The progressive movement no doubt embodies many of the elements of Rorty's "cultural Left," a fixation on minority identity, a lamentation of America as a flawed and perhaps morally unrecoverable empire. The progressive wing of the party increasingly calls on the institutions of America to be defunded or abolished on the basis of their past and current missteps.

Yet in Biden, we see an apparent last gasp of a more pragmatic, political Left. His speech at the Democratic National Convention last week spoke to the horrors of this political moment but simultaneously recalled a vision of the Left as the party of hope:

As God's children each of us have a purpose in our lives.  And we have a great purpose as a nation: To open the doors of opportunity to all Americans. To save our democracy. To be a light to the world once again. To finally live up to and make real the words written in the sacred documents that founded this nation that all men and women are created equal. Endowed by their Creator with certain unalienable rights. Among them life, liberty, and the pursuit of happiness.

In these comments, Biden speaks to both the history of fundamental American goodness as well as the potential for a brighter American future that is more in keeping with our principles.
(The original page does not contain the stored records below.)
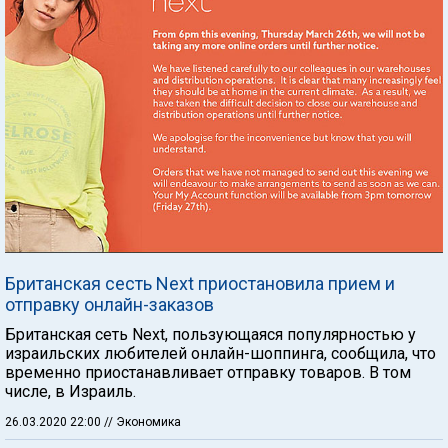
Британская сесть Next приостановила прием и
отправку онлайн-заказов
Британская сеть Next, пользующаяся популярностью у
израильских любителей онлайн-шоппинга, сообщила, что
временно приостанавливает отправку товаров. В том
числе, в Израиль.
26.03.2020 22:00
// Экономика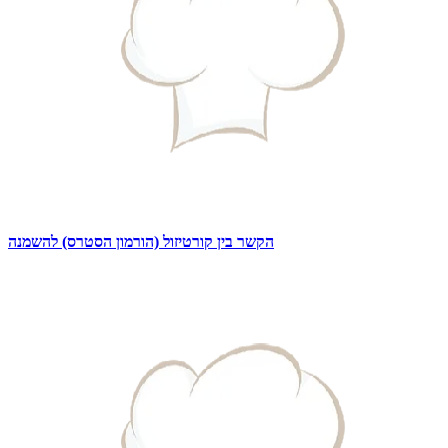
הקשר בין קורטיזול (הורמון הסטרס) להשמנה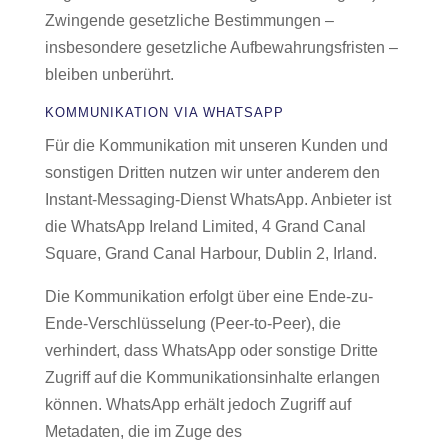
Zwingende gesetzliche Bestimmungen –
insbesondere gesetzliche Aufbewahrungsfristen –
bleiben unberührt.
KOMMUNIKATION VIA WHATSAPP
Für die Kommunikation mit unseren Kunden und
sonstigen Dritten nutzen wir unter anderem den
Instant-Messaging-Dienst WhatsApp. Anbieter ist
die WhatsApp Ireland Limited, 4 Grand Canal
Square, Grand Canal Harbour, Dublin 2, Irland.
Die Kommunikation erfolgt über eine Ende-zu-
Ende-Verschlüsselung (Peer-to-Peer), die
verhindert, dass WhatsApp oder sonstige Dritte
Zugriff auf die Kommunikationsinhalte erlangen
können. WhatsApp erhält jedoch Zugriff auf
Metadaten, die im Zuge des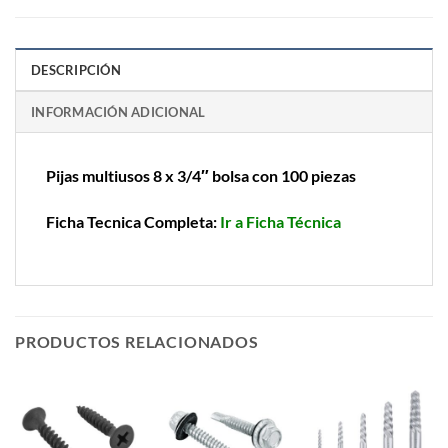
DESCRIPCIÓN
INFORMACIÓN ADICIONAL
Pijas multiusos 8 x 3/4″ bolsa con 100 piezas
Ficha Tecnica Completa:
Ir a Ficha Técnica
PRODUCTOS RELACIONADOS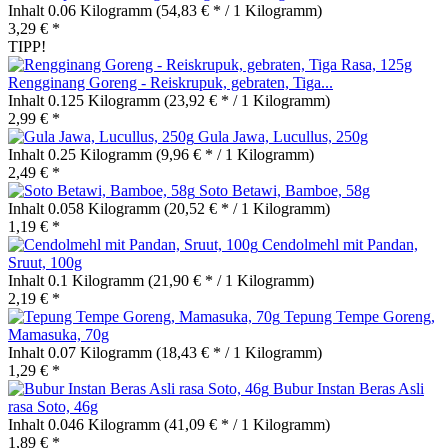
Inhalt
0.06 Kilogramm
(54,83 € * / 1 Kilogramm)
3,29 € *
TIPP!
Rengginang Goreng - Reiskrupuk, gebraten, Tiga...
Inhalt
0.125 Kilogramm
(23,92 € * / 1 Kilogramm)
2,99 € *
Gula Jawa, Lucullus, 250g
Inhalt
0.25 Kilogramm
(9,96 € * / 1 Kilogramm)
2,49 € *
Soto Betawi, Bamboe, 58g
Inhalt
0.058 Kilogramm
(20,52 € * / 1 Kilogramm)
1,19 € *
Cendolmehl mit Pandan,
Sruut, 100g
Inhalt
0.1 Kilogramm
(21,90 € * / 1 Kilogramm)
2,19 € *
Tepung Tempe Goreng,
Mamasuka, 70g
Inhalt
0.07 Kilogramm
(18,43 € * / 1 Kilogramm)
1,29 € *
Bubur Instan Beras Asli
rasa Soto, 46g
Inhalt
0.046 Kilogramm
(41,09 € * / 1 Kilogramm)
1,89 € *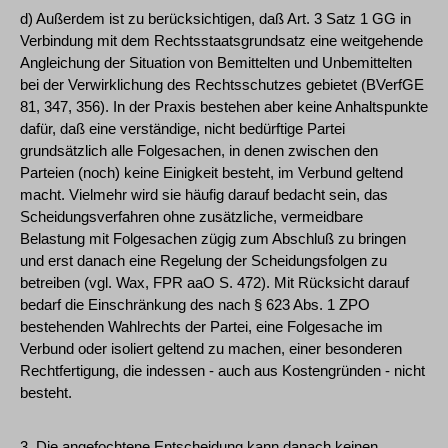
d) Außerdem ist zu berücksichtigen, daß Art. 3 Satz 1 GG in
Verbindung mit dem Rechtsstaatsgrundsatz eine weitgehende
Angleichung der Situation von Bemittelten und Unbemittelten
bei der Verwirklichung des Rechtsschutzes gebietet (BVerfGE
81, 347, 356). In der Praxis bestehen aber keine Anhaltspunkte
dafür, daß eine verständige, nicht bedürftige Partei
grundsätzlich alle Folgesachen, in denen zwischen den
Parteien (noch) keine Einigkeit besteht, im Verbund geltend
macht. Vielmehr wird sie häufig darauf bedacht sein, das
Scheidungsverfahren ohne zusätzliche, vermeidbare
Belastung mit Folgesachen zügig zum Abschluß zu bringen
und erst danach eine Regelung der Scheidungsfolgen zu
betreiben (vgl. Wax, FPR aaO S. 472). Mit Rücksicht darauf
bedarf die Einschränkung des nach § 623 Abs. 1 ZPO
bestehenden Wahlrechts der Partei, eine Folgesache im
Verbund oder isoliert geltend zu machen, einer besonderen
Rechtfertigung, die indessen - auch aus Kostengründen - nicht
besteht.
3. Die angefochtene Entscheidung kann danach keinen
Biden was, in the primary election, considered one of the most centrist candidates for a reason. He has served in politics since 1973, both before and after Rorty's prophetic words were written. Perhaps because he served across these decades, he has internalized the need to inculcate a pragmatic, political Left without abandoning the fights for social justice driven by the progressive arms of the party.

Heading into the November election, I suspect the outcome will hinge in large part on whether the Republican party succeeds in framing Biden as an arm of a Cultural Left, an extension of cancel culture, abolitionism, and identity politics. Fortunately for Biden, he seems to be one of the few candidates capable of subverting this narrative and reclaiming the national pride that has, in recent years, appeared to exist primarily within the domain of conservatism.